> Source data
=-=-=-=-=
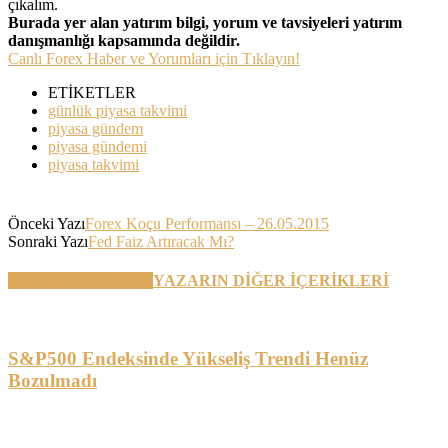
çıkalım.
Burada yer alan yatırım bilgi, yorum ve tavsiyeleri yatırım
danışmanlığı kapsamında değildir.
Canlı Forex Haber ve Yorumları için Tıklayın!
ETİKETLER
günlük piyasa takvimi
piyasa gündem
piyasa gündemi
piyasa takvimi
Önceki Yazı
Forex Koçu Performansı – 26.05.2015
Sonraki Yazı
Fed Faiz Artıracak Mı?
BENZER YAZILAR
YAZARIN DİĞER İÇERİKLERİ
S&P500 Endeksinde Yükseliş Trendi Henüz
Bozulmadı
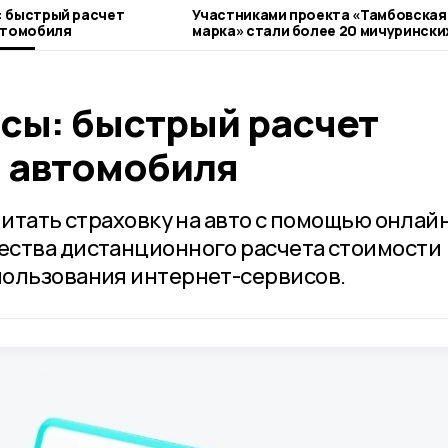
 быстрый расчет
Участниками проекта «Тамбовская
втомобиля
марка» стали более 20 мичуринских
предпринимателей
сы: быстрый расчет
я автомобиля
читать страховку на авто с помощью онлай
ества дистанционного расчета стоимости
пользования интернет-сервисов.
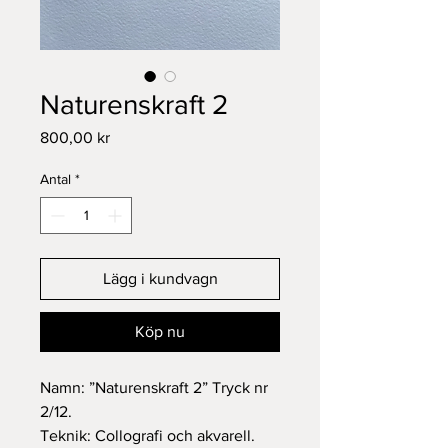
Naturenskraft 2
Pris
800,00 kr
Antal
*
Lägg i kundvagn
Köp nu
Namn: ”Naturenskraft 2” Tryck nr
2/12.
Teknik: Collografi och akvarell.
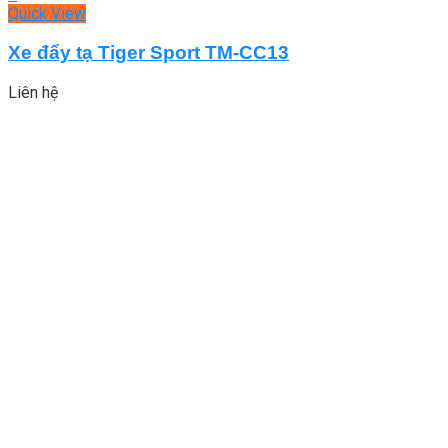
Quick View
Xe đẩy tạ Tiger Sport TM-CC13
Liên hệ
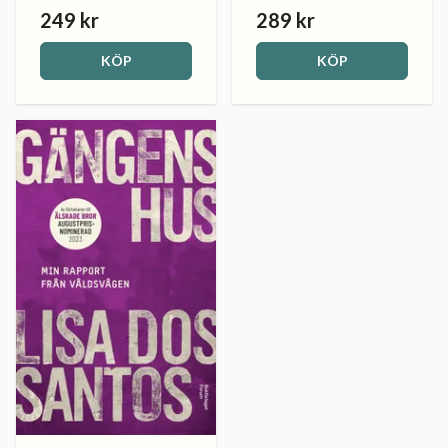
249 kr
289 kr
KÖP
KÖP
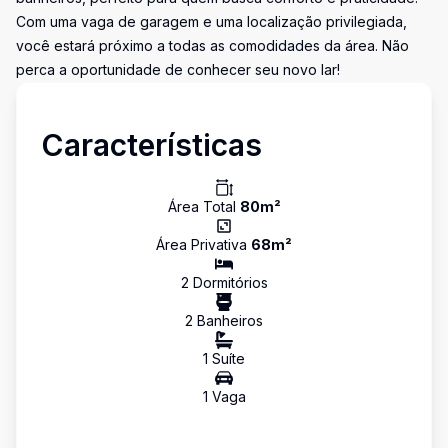
Com uma vaga de garagem e uma localização privilegiada,
você estará próximo a todas as comodidades da área. Não
perca a oportunidade de conhecer seu novo lar!
Características
Área Total
80
m²
Área Privativa
68
m²
2
Dormitório
s
2
Banheiro
s
1
Suíte
1
Vaga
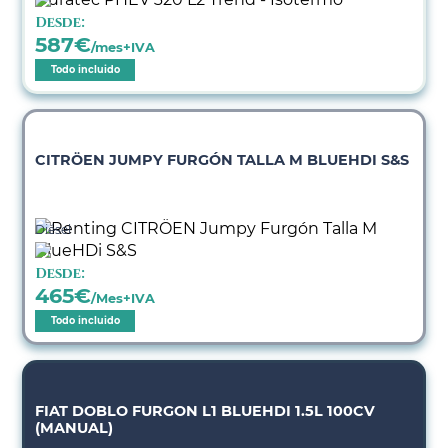
Desde:
587
€
/mes+IVA
Todo incluido
CITRÖEN JUMPY FURGÓN TALLA M BLUEHDI S&S
Diésel
Desde:
465
€
/Mes+IVA
Todo incluido
FIAT DOBLO FURGON L1 BLUEHDI 1.5L 100CV
(MANUAL)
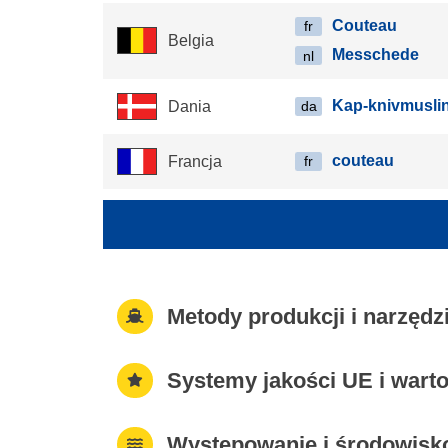
Couteau
fr
Belgia
Messchede
nl
Kap-knivmusli
Dania
da
couteau
Francja
fr
Metody produkcji i narzęd
Systemy jakości UE i wart
Występowanie i środowisk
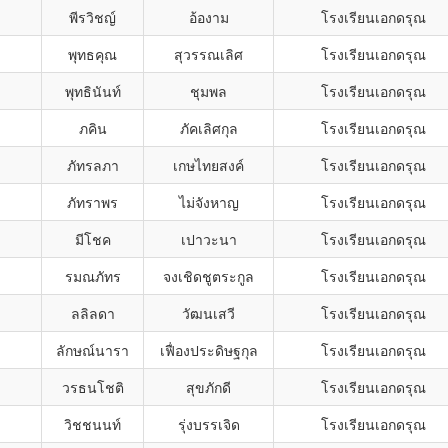
พีรวิชญ์
อ้องาม
โรงเรียนเอกดรุณ
พุทธคุณ
สุวรรณเลิศ
โรงเรียนเอกดรุณ
พุทธินันท์
ชุมพล
โรงเรียนเอกดรุณ
ภคิน
ภัคเลิศกุล
โรงเรียนเอกดรุณ
ภัทรลภา
เกษไทยสงค์
โรงเรียนเอกดรุณ
ภัทราพร
ไม่จังหาญ
โรงเรียนเอกดรุณ
มีโชค
เปาวะนา
โรงเรียนเอกดรุณ
รมณภัทร
จงเชิดชูตระกูล
โรงเรียนเอกดรุณ
ลลิลดา
วัฒนเสวี
โรงเรียนเอกดรุณ
ลักษณ์นารา
เฟื่องประดิษฐกุล
โรงเรียนเอกดรุณ
วรธนโชติ
สุขภักดี
โรงเรียนเอกดรุณ
วิชชนนท์
รุ่งบรรเจิด
โรงเรียนเอกดรุณ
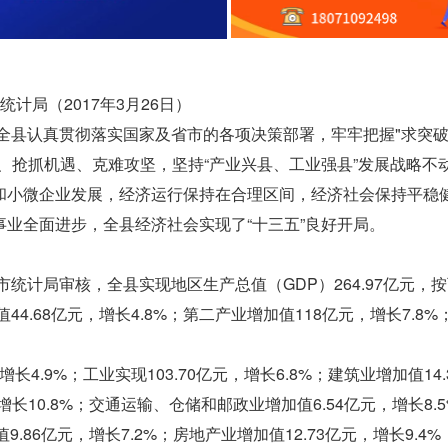
统计局（2017年3月26日）
，全县认真贯彻落实国家及省市的各项决策部署，牢牢把握"求突
、抢抓机遇、克难攻坚，坚持“产业兴县、工业强县”发展战略不
和小微企业发展，经济运行保持在合理区间，经济社会保持平稳
业全面进步，全县经济社会实现了“十三五”良好开局。
市统计局审核，全县实现地区生产总值（GDP）264.97亿元，
4.68亿元，增长4.8%；第二产业增加值118亿元，增长7.8%
4.9%；工业实现103.70亿元，增长6.8%；建筑业增加值14.
增长10.8%；交通运输、仓储和邮政业增加值6.54亿元，增长8.
9.86亿元，增长7.2%；房地产业增加值12.73亿元，增长9.4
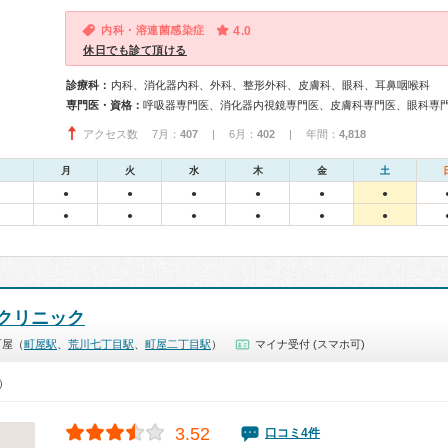
内科・溶連菌感染症
4.0
休日でも診て頂ける
診療科：
内科、消化器内科、外科、整形外科、皮膚科、眼科、耳鼻咽喉科
専門医・資格：
アクセス数 7月：
407
| 6月：
402
| 年間：
4,818
月
火
水
木
金
土
●
●
●
●
●
●
●
●
●
●
●
●
クリニック
町屋（
町屋駅
、
荒川七丁目駅
、
町屋二丁目駅
）
マイナ受付 (スマホ可)
0）
3.52
口コミ4件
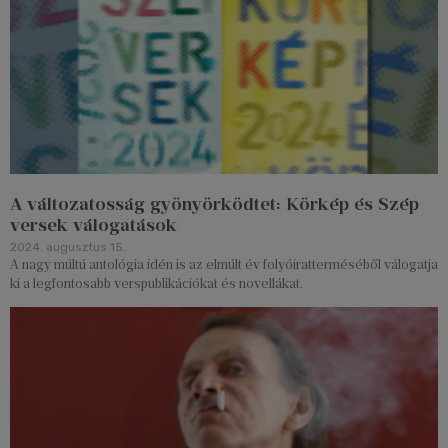
A változatosság gyönyörködtet: Körkép és Szép
versek válogatások
2024. augusztus 15.
A nagy múltú antológia idén is az elmúlt év folyóiratterméséből válogatja
ki a legfontosabb verspublikációkat és novellákat.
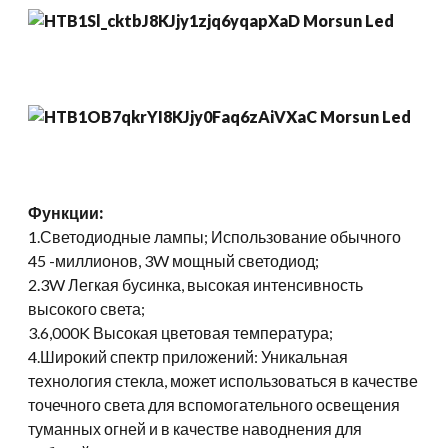
Функции:
1.Светодиодные лампы; Использование обычного
45 -миллионов, 3W мощный светодиод;
2.3W Легкая бусинка, высокая интенсивность
высокого света;
3.6,000K Высокая цветовая температура;
4.Широкий спектр приложений: Уникальная
технология стекла, может использоваться в качестве
точечного света для вспомогательного освещения
туманных огней и в качестве наводнения для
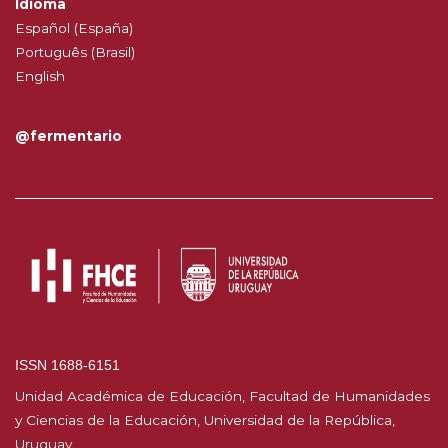
Idioma
Español (España)
Português (Brasil)
English
@fermentario
ISSN 1688-6151
Unidad Académica de Educación, Facultad de Humanidades
y Ciencias de la Educación, Universidad de la República,
Uruguay.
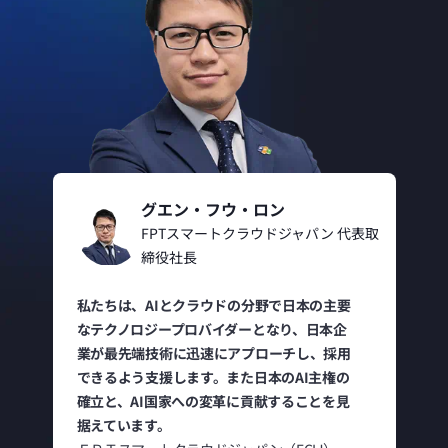
グエン・フウ・ロン
FPTスマートクラウドジャパン 代表取
締役社長
私たちは、AIとクラウドの分野で日本の主要
なテクノロジープロバイダーとなり、日本企
業が最先端技術に迅速にアプローチし、採用
できるよう支援します。また日本のAI主権の
確立と、AI国家への変革に貢献することを見
据えています。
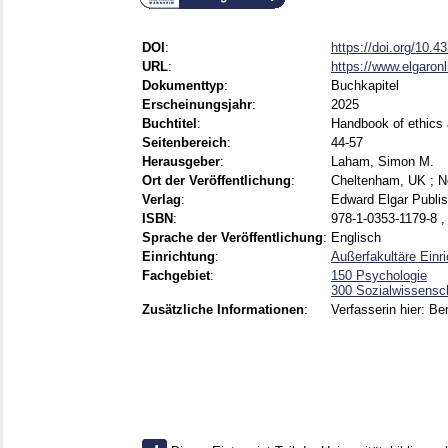
DOI
:
https://doi.org/10.
URL
:
https://www.elgaron
Dokumenttyp
:
Buchkapitel
Erscheinungsjahr
:
2025
Buchtitel
:
Handbook of ethics 
Seitenbereich
:
44-57
Herausgeber
:
Laham, Simon M.
Ort der Veröffentlichung
:
Cheltenham, UK ; 
Verlag
:
Edward Elgar Publis
ISBN
:
978-1-0353-1179-8 ,
Sprache der Veröffentlichung
:
Englisch
Einrichtung
:
Außerfakultäre Einr
Fachgebiet
:
150 Psychologie
300 Sozialwissensch
Zusätzliche Informationen
:
Verfasserin hier: Be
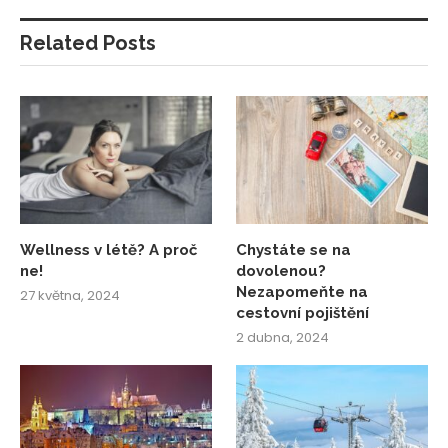
Related Posts
Wellness v létě? A proč
Chystáte se na
ne!
dovolenou?
Nezapomeňte na
27 května, 2024
cestovní pojištění
2 dubna, 2024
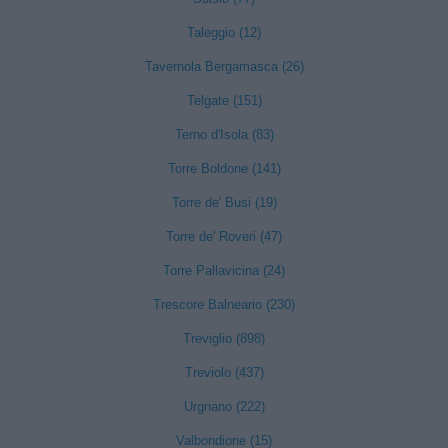
Taleggio (12)
Tavernola Bergamasca (26)
Telgate (151)
Terno d'Isola (83)
Torre Boldone (141)
Torre de' Busi (19)
Torre de' Roveri (47)
Torre Pallavicina (24)
Trescore Balneario (230)
Treviglio (898)
Treviolo (437)
Urgnano (222)
Valbondione (15)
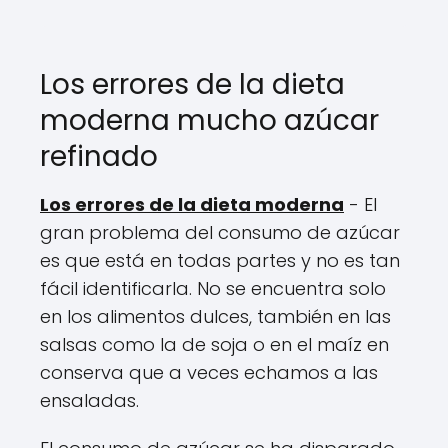
Los errores de la dieta
moderna mucho azúcar
refinado
Los errores de la dieta moderna
- El
gran problema del consumo de azúcar
es que está en todas partes y no es tan
fácil identificarla. No se encuentra solo
en los alimentos dulces, también en las
salsas como la de soja o en el maíz en
conserva que a veces echamos a las
ensaladas.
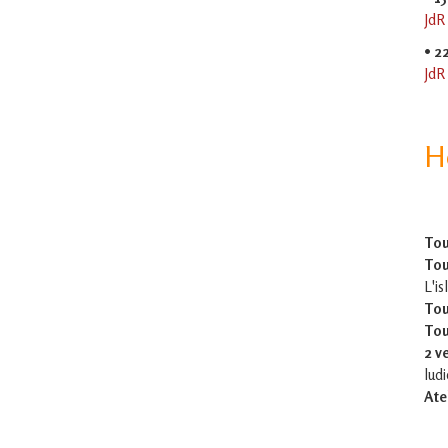
JdR
•
2
JdR
H
Tou
Tou
L'is
Tou
Tou
2 v
lud
Ate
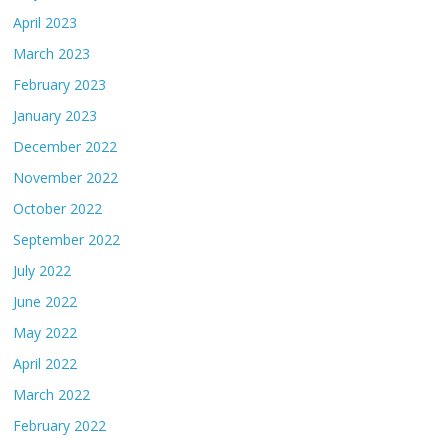
April 2023
March 2023
February 2023
January 2023
December 2022
November 2022
October 2022
September 2022
July 2022
June 2022
May 2022
April 2022
March 2022
February 2022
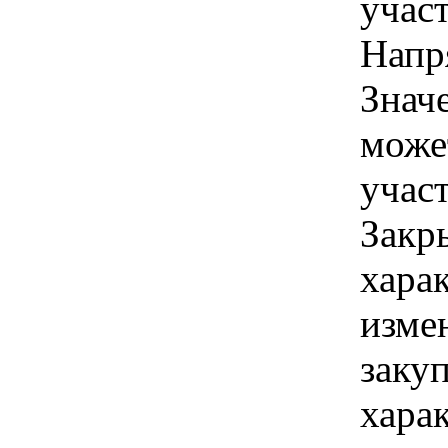
учас
Напр
Знач
може
учас
Закр
хара
изме
заку
хара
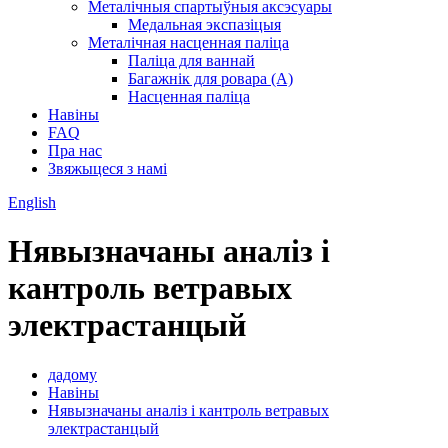
Металічныя спартыўныя аксэсуары
Медальная экспазіцыя
Металічная насценная паліца
Паліца для ваннай
Багажнік для ровара (A)
Насценная паліца
Навіны
FAQ
Пра нас
Звяжыцеся з намі
English
Нявызначаны аналіз і
кантроль ветравых
электрастанцый
дадому
Навіны
Нявызначаны аналіз і кантроль ветравых
электрастанцый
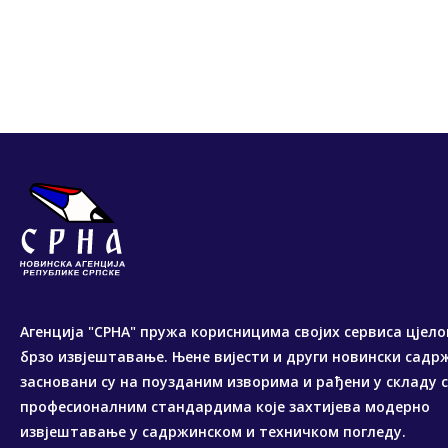
Агенција "СРНА" пружа корисницима својих сервиса цјело
брзо извјештавање. Њене вијести и други новински садр
засновани су на поузданим изворима и рађени у складу 
професионалним стандардима које захтијева модерно
извјештавање у садржинском и техничком погледу.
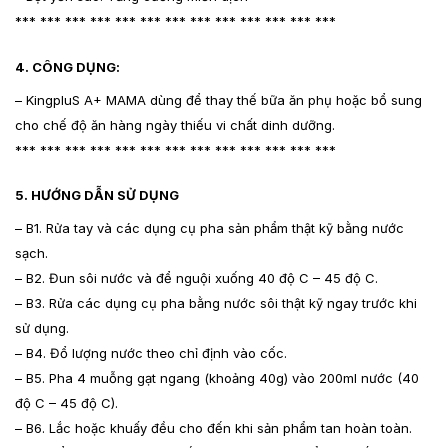
*** *** *** *** *** *** *** *** *** *** *** *** ***
4. CÔNG DỤNG:
– KingpluS A+ MAMA dùng để thay thế bữa ăn phụ hoặc bổ sung
cho chế độ ăn hàng ngày thiếu vi chất dinh dưỡng.
*** *** *** *** *** *** *** *** *** *** *** *** ***
5. HƯỚNG DẪN SỬ DỤNG
– B1. Rửa tay và các dụng cụ pha sản phẩm thật kỹ bằng nước
sạch.
– B2. Đun sôi nước và để nguội xuống 40 độ C – 45 độ C.
– B3. Rửa các dụng cụ pha bằng nước sôi thật kỹ ngay trước khi
sử dụng.
– B4. Đổ lượng nước theo chỉ định vào cốc.
– B5. Pha 4 muỗng gạt ngang (khoảng 40g) vào 200ml nước (40
độ C – 45 độ C).
– B6. Lắc hoặc khuấy đều cho đến khi sản phẩm tan hoàn toàn.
=-=-=-=-=
For the string "bằng", work out how many lines of the entries contain it and reply with that number alone.

> Written answer
2